Malcolm Muir, 93, former editor-in-chief of Newsweek magazine, died of pneumonia Tuesday at his home in New York City.

He retired from Newsweek in 1961 when it was purchased by The Washington Post but remained as honorary chairman of the board until 1970. He had been with the magazine since 1937, starting as president and a director of Newsweek, Inc.

Mr. Muir's career in the publishing field started in 1905 with a trade paper that was one of the predecessors of the McGraw-Hill Publishing Co. When that firm was established in 1917, he became vice president and then president until 1937.

From 1967 to 1973, Mr. Muir was chairman of the American advisory council to the Ditchley Foundation in England.The foundation sponsors conferences on Anglo-American relations. He also was chairman of the U.S. Commission for United World Colleges.
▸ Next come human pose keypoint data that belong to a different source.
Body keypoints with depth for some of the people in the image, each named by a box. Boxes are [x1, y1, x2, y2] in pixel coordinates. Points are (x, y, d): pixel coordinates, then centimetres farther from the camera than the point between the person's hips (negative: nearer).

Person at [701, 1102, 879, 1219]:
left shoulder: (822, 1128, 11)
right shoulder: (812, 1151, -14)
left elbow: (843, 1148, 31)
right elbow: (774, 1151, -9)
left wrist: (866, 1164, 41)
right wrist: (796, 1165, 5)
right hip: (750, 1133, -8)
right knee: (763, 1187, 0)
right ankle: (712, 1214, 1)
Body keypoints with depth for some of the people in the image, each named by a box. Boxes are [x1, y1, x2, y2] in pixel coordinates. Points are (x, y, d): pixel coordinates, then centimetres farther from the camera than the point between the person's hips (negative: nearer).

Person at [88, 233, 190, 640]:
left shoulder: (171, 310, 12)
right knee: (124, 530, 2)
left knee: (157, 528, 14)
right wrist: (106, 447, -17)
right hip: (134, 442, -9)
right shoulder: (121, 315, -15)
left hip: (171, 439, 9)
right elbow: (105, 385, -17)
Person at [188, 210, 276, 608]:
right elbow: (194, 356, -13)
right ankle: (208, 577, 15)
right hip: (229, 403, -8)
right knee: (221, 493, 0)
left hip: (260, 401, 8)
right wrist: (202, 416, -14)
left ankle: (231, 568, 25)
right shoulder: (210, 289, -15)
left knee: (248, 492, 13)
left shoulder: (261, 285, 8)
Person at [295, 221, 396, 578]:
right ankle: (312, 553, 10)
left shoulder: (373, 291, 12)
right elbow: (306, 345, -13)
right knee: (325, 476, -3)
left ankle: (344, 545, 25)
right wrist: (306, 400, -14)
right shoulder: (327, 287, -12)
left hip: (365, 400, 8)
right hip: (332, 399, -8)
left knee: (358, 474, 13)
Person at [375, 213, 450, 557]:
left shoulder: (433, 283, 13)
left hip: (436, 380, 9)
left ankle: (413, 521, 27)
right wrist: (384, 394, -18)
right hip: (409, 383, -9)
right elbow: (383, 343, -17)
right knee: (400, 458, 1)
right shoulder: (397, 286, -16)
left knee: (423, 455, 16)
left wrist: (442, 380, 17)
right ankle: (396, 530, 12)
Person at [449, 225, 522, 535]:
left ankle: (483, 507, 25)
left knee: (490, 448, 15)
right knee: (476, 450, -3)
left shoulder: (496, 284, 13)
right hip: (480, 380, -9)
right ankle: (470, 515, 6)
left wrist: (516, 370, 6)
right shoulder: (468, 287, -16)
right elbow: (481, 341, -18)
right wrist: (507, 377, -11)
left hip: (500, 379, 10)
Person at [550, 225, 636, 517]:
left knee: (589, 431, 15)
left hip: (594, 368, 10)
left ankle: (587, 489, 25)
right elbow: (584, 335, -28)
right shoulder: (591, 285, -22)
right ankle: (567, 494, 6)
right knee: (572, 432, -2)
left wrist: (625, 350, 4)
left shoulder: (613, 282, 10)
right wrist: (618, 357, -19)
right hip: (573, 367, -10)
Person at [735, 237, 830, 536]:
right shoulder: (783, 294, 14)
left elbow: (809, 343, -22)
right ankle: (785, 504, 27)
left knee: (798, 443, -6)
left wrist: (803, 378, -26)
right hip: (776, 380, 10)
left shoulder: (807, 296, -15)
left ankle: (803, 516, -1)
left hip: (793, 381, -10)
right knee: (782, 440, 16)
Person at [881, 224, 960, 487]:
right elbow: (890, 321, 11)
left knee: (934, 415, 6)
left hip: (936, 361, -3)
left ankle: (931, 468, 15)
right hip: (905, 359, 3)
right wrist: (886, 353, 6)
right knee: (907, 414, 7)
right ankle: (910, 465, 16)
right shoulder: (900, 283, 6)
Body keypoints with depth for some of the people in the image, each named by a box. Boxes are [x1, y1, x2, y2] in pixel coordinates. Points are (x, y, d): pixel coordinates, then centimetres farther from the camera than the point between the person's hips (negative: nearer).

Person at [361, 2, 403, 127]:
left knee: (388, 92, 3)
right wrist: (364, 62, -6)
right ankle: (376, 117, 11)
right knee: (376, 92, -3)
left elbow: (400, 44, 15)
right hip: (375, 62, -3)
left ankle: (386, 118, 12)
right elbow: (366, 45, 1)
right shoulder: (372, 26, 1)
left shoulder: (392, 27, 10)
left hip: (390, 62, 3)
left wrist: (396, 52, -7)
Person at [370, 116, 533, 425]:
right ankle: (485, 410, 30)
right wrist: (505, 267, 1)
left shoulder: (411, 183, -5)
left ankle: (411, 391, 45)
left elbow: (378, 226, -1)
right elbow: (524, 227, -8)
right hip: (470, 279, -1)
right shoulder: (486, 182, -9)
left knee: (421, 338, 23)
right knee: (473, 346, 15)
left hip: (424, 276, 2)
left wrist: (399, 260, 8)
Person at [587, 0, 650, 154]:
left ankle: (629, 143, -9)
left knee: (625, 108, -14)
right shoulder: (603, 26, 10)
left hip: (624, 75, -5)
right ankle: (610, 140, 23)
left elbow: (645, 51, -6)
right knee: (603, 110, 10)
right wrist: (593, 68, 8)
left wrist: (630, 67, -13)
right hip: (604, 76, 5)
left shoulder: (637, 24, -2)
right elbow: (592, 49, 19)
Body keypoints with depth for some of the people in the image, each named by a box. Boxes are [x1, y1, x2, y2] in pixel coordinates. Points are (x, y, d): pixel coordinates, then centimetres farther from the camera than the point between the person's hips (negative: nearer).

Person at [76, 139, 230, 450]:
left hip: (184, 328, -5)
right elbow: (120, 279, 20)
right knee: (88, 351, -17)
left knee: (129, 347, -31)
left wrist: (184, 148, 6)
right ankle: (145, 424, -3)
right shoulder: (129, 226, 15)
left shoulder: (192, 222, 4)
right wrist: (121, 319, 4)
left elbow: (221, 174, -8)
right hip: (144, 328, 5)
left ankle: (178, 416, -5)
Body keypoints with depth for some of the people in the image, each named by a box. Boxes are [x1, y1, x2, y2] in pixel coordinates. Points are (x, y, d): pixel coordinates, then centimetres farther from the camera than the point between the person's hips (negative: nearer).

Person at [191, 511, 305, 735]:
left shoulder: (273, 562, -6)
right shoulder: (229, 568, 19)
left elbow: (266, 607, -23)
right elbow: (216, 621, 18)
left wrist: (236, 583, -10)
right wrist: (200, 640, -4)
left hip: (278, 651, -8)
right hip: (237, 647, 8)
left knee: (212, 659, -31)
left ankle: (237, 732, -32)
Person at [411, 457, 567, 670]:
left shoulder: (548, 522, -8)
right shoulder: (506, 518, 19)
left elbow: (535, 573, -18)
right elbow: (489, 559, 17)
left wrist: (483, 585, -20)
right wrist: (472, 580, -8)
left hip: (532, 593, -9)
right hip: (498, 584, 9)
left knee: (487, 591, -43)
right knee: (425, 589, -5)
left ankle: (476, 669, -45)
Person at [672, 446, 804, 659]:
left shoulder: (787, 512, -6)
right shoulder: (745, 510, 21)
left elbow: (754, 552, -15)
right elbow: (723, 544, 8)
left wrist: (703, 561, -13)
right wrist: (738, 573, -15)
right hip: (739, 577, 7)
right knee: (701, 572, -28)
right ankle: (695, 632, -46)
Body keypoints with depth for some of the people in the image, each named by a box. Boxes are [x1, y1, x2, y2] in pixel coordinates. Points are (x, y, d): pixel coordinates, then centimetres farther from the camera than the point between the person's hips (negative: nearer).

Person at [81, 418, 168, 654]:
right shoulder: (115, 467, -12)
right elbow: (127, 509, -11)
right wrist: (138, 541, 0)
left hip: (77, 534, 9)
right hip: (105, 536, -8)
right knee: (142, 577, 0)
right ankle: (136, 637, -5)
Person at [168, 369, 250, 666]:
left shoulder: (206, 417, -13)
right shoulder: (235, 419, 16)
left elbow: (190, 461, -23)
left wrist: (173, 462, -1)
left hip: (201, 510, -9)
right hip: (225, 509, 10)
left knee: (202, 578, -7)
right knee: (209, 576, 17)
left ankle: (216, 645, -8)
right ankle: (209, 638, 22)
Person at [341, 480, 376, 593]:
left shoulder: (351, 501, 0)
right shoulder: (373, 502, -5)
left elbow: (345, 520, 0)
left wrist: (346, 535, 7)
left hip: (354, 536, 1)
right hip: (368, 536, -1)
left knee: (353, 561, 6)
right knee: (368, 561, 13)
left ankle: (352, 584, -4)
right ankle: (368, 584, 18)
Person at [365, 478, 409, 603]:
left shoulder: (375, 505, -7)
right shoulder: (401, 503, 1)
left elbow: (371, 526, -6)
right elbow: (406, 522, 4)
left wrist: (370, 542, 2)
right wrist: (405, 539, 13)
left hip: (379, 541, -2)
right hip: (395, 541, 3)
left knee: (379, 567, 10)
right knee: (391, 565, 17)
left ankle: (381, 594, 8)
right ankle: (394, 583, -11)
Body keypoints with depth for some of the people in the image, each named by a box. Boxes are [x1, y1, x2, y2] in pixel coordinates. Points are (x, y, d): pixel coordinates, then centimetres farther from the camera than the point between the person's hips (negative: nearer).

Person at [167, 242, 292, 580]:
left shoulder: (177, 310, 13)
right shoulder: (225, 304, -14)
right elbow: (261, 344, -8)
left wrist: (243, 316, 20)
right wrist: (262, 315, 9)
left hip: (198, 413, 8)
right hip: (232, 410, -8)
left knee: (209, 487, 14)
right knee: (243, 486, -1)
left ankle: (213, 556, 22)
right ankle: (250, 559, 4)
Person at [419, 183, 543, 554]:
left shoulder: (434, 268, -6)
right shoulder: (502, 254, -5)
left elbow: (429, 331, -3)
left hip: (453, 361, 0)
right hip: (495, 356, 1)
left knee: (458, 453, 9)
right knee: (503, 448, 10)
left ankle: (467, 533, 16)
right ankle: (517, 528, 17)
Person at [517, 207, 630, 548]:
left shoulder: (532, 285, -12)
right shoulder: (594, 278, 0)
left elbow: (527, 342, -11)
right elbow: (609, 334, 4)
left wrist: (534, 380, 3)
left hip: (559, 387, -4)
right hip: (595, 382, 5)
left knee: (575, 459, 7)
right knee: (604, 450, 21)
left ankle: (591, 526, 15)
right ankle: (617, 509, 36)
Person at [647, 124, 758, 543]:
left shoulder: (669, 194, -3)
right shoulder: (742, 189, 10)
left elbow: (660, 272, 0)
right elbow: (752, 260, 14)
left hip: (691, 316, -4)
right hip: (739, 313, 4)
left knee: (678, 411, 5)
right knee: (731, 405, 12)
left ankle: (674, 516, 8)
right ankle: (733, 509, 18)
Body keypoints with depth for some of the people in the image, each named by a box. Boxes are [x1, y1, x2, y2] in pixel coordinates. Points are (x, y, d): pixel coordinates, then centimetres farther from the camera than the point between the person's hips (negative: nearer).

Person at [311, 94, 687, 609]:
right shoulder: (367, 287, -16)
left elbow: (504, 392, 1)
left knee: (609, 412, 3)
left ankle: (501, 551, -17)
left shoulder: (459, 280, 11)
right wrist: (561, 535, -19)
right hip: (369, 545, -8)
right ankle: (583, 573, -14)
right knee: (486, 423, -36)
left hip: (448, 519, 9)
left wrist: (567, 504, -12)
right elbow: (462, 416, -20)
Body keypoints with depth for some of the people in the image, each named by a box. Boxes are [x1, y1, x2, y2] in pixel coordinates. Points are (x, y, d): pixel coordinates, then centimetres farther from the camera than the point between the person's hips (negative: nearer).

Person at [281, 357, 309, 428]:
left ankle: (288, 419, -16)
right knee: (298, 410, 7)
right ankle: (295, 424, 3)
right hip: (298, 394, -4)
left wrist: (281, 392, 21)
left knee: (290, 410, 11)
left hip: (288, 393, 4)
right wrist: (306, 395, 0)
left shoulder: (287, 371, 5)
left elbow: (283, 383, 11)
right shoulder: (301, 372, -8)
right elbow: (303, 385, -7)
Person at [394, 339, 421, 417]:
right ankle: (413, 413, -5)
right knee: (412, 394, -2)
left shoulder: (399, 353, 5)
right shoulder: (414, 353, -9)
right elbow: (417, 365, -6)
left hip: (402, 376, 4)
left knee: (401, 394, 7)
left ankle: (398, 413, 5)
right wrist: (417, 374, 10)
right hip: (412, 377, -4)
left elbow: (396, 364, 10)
Six years ago, Mr. Muir, who was of Scottish ancestry, was made a knight commander of the Order of the British Empire.

He was born in Glen Ridge, N.J, and was educated in private and public schools.

In the early part of the New Deal, he served as a divisional administrator of the National Recovery Administration. Later he was on the board of directors of the American Arbitration Association and the Foreign Policy Association.

He was a member of the International Chamber of Commerce, the Burns Society, the St. Andrew's Society, the St. George's Society and the Pilgrims of the United States.

He is survived by his wife, Frnaces Tener Muir, of the home; a son, Malcolm Jr., of New York City; a daughter, Eleanor Muir Johnson, of Far Hills, N.J, seven grandchildren and 10 great-grandchildren.